Socially Savvy: What to Wear — and When
GQ Magazine described St. Paul as one of the 40 worst dressed cities in America this summer. This accusation is a hit below the belt, but let us view it as a wake-up call not only to St. Paul, but to the Twin Cities as a whole. Let’s step up our game and put our best well- shoed foot forward.
The Midwest’s fashionistas know the names and work of designers, yet have managed to ignore both the competitive sport of fashion on the coasts and the pageantry of the South. By following a few simple guidelines, you can sport appropriate wear for all occasions. Being well dressed not only saves confusion, it puts you on equal footing with other guests in social occasions and with your colleagues in the workplace.
Let’s break it down into five categories: Casual, Casual Dressy, Business Casual, Best Business and Black-tie.
Casual runs the gamut from sportswear to jeans. These are the clothes your mother wouldn’t let you wear to church. Save casual clothes for running errands at the super-center or lounging in a hammock. Most hipster fads fall under this category. Casual shoes include flip-flops, clogs, sneakers and the like. Casual clothes include nifty warm-up wear, yoga clothing, jeans with store-bought tears/fades and rhinestones. Tattoo impressions, Bahamas prints (unless in the Keys) and lewd phrases are also included in this category, as are most nightclub outfits. Cotton and jersey fabrics are casual.

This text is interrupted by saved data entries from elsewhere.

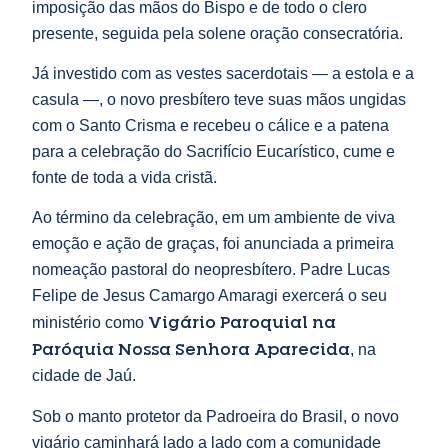
imposição das mãos do Bispo e de todo o clero
presente, seguida pela solene oração consecratória.
Já investido com as vestes sacerdotais — a estola e a
casula —, o novo presbítero teve suas mãos ungidas
com o Santo Crisma e recebeu o cálice e a patena
para a celebração do Sacrifício Eucarístico, cume e
fonte de toda a vida cristã.
Ao término da celebração, em um ambiente de viva
emoção e ação de graças, foi anunciada a primeira
nomeação pastoral do neopresbítero. Padre Lucas
Felipe de Jesus Camargo Amaragi exercerá o seu
Vigário Paroquial na
ministério como
Paróquia Nossa Senhora Aparecida
, na
cidade de Jaú.
Sob o manto protetor da Padroeira do Brasil, o novo
vigário caminhará lado a lado com a comunidade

Casual Dressy is ironed slacks, buttoned shirts and structured skirts. Cottons to wool, these fashions could swing through a summer church service. Shoes are more tailored and include loafers and boat shoes, flats (for women), leather sandals and suede. Muted colors of white, tan, soft blues, grey, black and subtle prints are perfect. Summer seersuckers, khaki cuts and chinos in relaxed fits belong here. Business Casual doesn’t mean suits, but a somewhat more formal look—at least slacks with nice sport coats for men and tailored dresses for women. Ties for the guys are optional. All shirts button and have a good collar. Shoes are closed-toe for men, but women can have some fun with peep-toes and sandals. All of the colors of Casual Dressy are appropriate. If you want to wear stronger colors, such as yellow, red or pink, accessorize and keep it above the waist—and by all means, save Kellygreen for St. Patrick’s Day. Business Casual doesn’t mean rumpled, so pick structured fabrics that don’t pucker and wrinkle. Wools, fine cotton and other materials that hold their shape will present a tailored fit.

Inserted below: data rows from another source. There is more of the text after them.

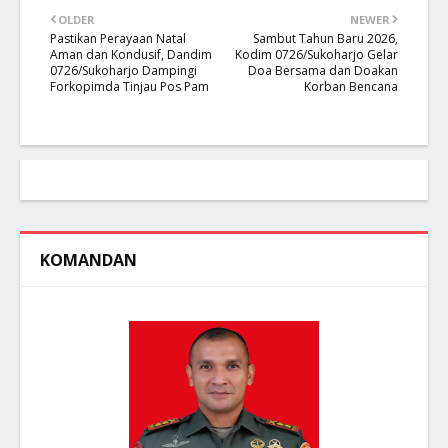
OLDER
NEWER
Pastikan Perayaan Natal
Sambut Tahun Baru 2026,
Aman dan Kondusif, Dandim
Kodim 0726/Sukoharjo Gelar
0726/Sukoharjo Dampingi
Doa Bersama dan Doakan
Forkopimda Tinjau Pos Pam
Korban Bencana
KOMANDAN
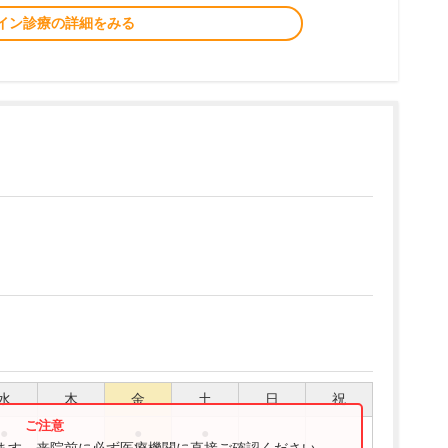
イン診療の詳細をみる
水
木
金
土
日
祝
●
●
●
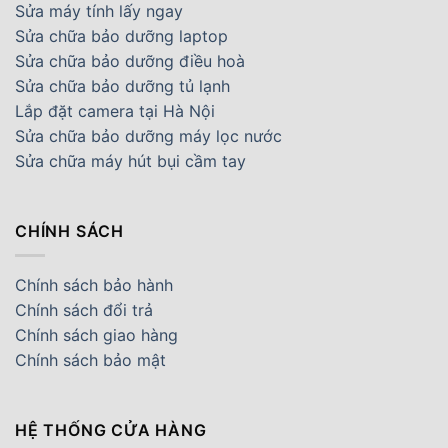
Sửa máy tính lấy ngay
Sửa chữa bảo dưỡng laptop
Sửa chữa bảo dưỡng điều hoà
Sửa chữa bảo dưỡng tủ lạnh
Lắp đặt camera tại Hà Nội
Sửa chữa bảo dưỡng máy lọc nước
Sửa chữa máy hút bụi cầm tay
CHÍNH SÁCH
Chính sách bảo hành
Chính sách đổi trả
Chính sách giao hàng
Chính sách bảo mật
HỆ THỐNG CỬA HÀNG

Best Business is the most formal daily wear. Well tailored or custom suits in dark colors for men and full coverage (below the knee) outfits for the gals. Footwear is conservative, with closed toes for both men and women. Leather is the gold standard for footwear, finished simply with little trim work. Colors are generally muted; greys, black and navy blue are preferred. Crisp white for shirts with minimal accessories (no pinky rings!).
Black-Tie is about as formal as it gets these days—the occasions are few and far between when we get to wear white-tie and tails! Tailoring for formal wear is crucial, to have a perfect fit. Even a second-hand tuxedo can be acceptable with the right alterations. Under no circumstances does black-tie imply a fun bowtie or cummerbund. Save the polka dots and hideous colors for the dentists in the crowd. As for those handy-dandy clip-on bowties, just say “No.” Tying a proper bowtie is an easy and invaluable skill to learn. For the ladies, floor-length dresses are best. Evening formal wear should be sleeveless or have sheer arms; capes, wraps and light tailored jackets keep those shoulders warm. Daytime formal attire may include sleeves, especially for weddings.

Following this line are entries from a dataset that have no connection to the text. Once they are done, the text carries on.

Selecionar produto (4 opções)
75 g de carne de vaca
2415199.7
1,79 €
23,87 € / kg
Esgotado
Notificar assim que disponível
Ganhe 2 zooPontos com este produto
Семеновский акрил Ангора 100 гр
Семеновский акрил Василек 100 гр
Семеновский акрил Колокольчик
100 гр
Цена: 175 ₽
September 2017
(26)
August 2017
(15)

Let’s look at some events that might appear on your social calendar this fall and the appropriate clothing to wear:
A date to the orchestra or heading to the opera with Mother? Business Casual unless it’s opening night, then Black-Tie.
Holiday party at the boss’s house? Business Casual, but make it your best—dress for your next promotion. The same applies to parties at the office.
Dinner with your future in-laws? Business Best—this will be your most important interview and first impressions count.
Tea party in a private home? Casual Dressy to Business Casual. Be bold with your accessories; it will give you and your host something to talk about.
Cocktails at a fundraiser? Usually Business Casual to Business Best.
A benefit with dinner and auction? Black-tie unless otherwise noted. Dinner at a fine restaurant? Business Casual to Best Business. A suit jacket always looks sharp in a dining room.
A friend’s wedding? Venue determines attire. Is it in a private club or a barn? When in doubt, dress up, but keep it simple; don’t compete with the bridal party.
Remember these basic dress codes; it seems that people are so afraid of over-dressing for any event that they’re willing to run the risk of under-dressing. You probably already have the right attire; it’s just a matter of putting it into play. Just keep in mind these questions as you choose your attire:
What kind of event is it: formal, semi-formal, casual, acquaintance?
Who is my audience: business, friends, public, private?
What time of day is it?
What kind of venue is it: ballroom, restaurant, private home, poolside?
Dress guidelines are not intended to exclude. They are designed to give people, no matter their background, a level playing field. So get dressed for your event; we hope to see you there!